• **Your assignment**
The answer must be an exact copy of every entry, with no pictures in it.

[Rendered page images]
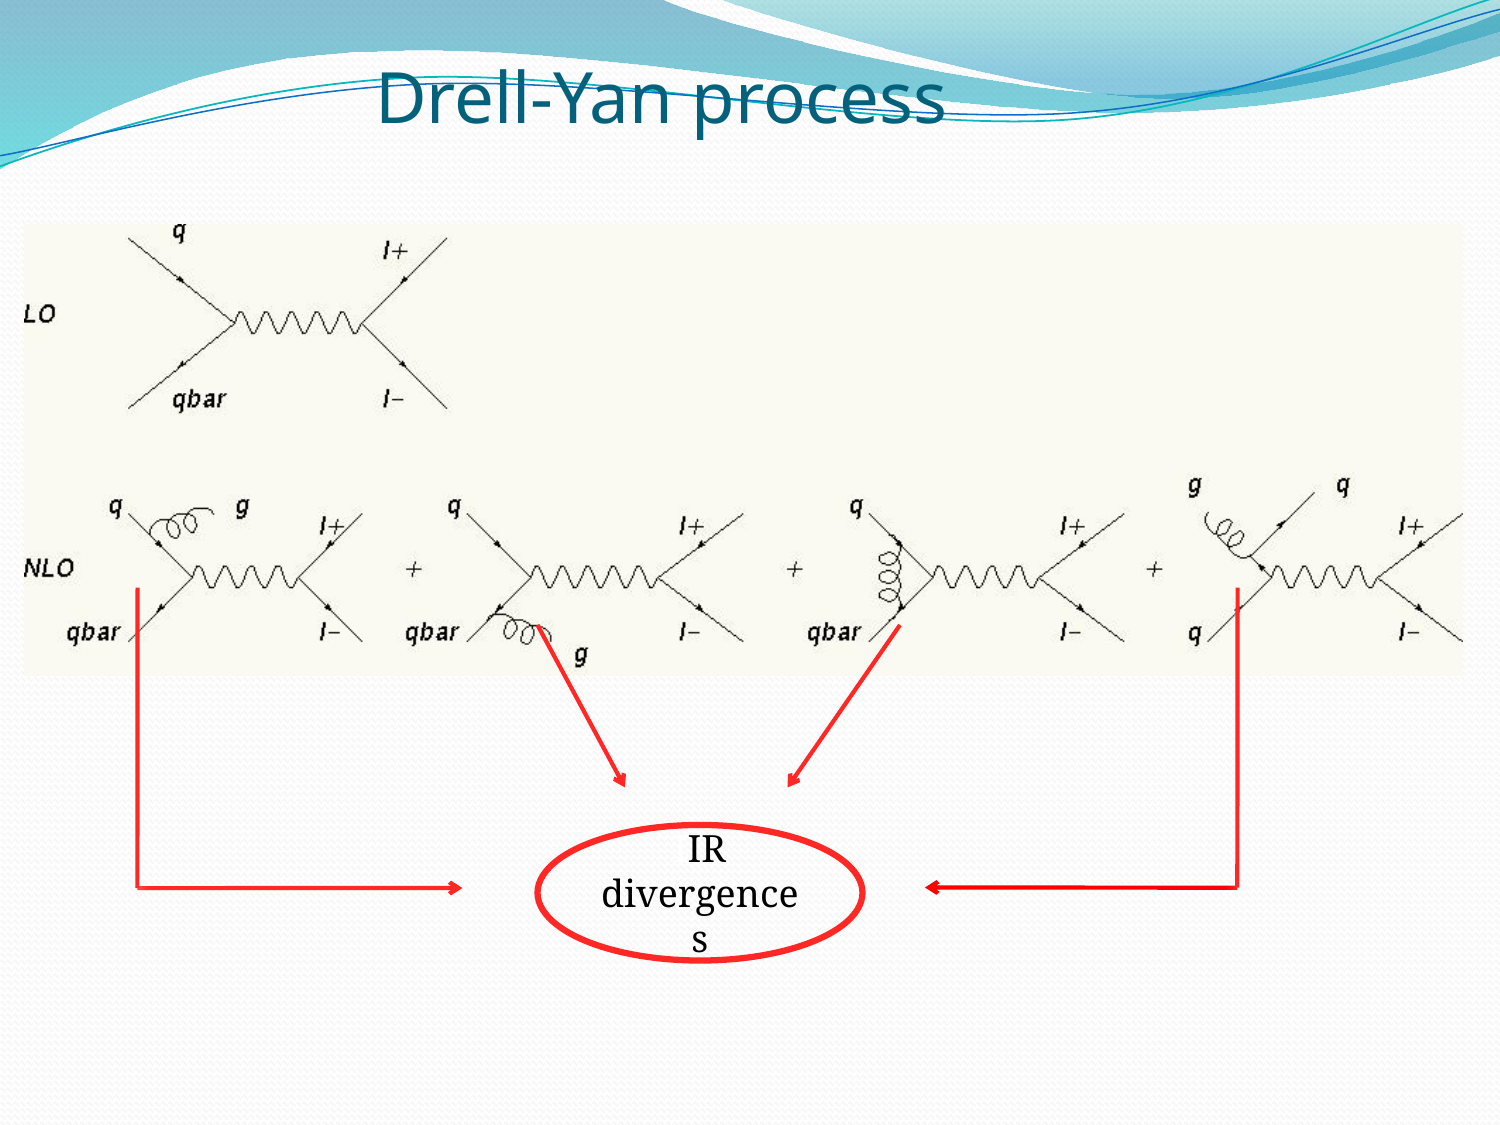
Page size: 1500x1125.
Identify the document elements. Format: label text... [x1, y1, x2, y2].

title Drell-Yan process [375, 45, 1238, 138]
text_box IIR divergences [536, 824, 864, 962]
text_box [762, 649, 926, 763]
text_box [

• **Result below**
Page size: 1500x1125.
Identify the document elements. Format: label text... [x1, y1, x2, y2].

title Drell-Yan process [375, 45, 1238, 138]
text_box IIR divergences [536, 824, 864, 962]
text_box [762, 649, 926, 763]
text_box [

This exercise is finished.